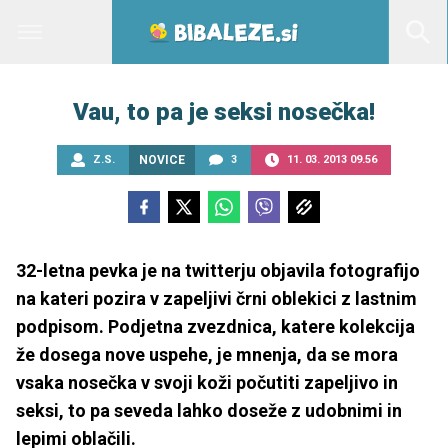
Vau, to pa je seksi nosečka!
Z.S.
NOVICE
3
11. 03. 2013 09.56
32-letna pevka je na twitterju objavila fotografijo
na kateri pozira v zapeljivi črni oblekici z lastnim
podpisom. Podjetna zvezdnica, katere kolekcija
že dosega nove uspehe, je mnenja, da se mora
vsaka nosečka v svoji koži počutiti zapeljivo in
seksi, to pa seveda lahko doseže z udobnimi in
lepimi oblačili.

==================================================

■ What is being asked: Everything from the line containing "32-letna pevka je" to the last line of the entries above should be quoted exactly, and only that.

■ Reply:
32-letna pevka je na twitterju objavila fotografijo
na kateri pozira v zapeljivi črni oblekici z lastnim
podpisom. Podjetna zvezdnica, katere kolekcija
že dosega nove uspehe, je mnenja, da se mora
vsaka nosečka v svoji koži počutiti zapeljivo in
seksi, to pa seveda lahko doseže z udobnimi in
lepimi oblačili.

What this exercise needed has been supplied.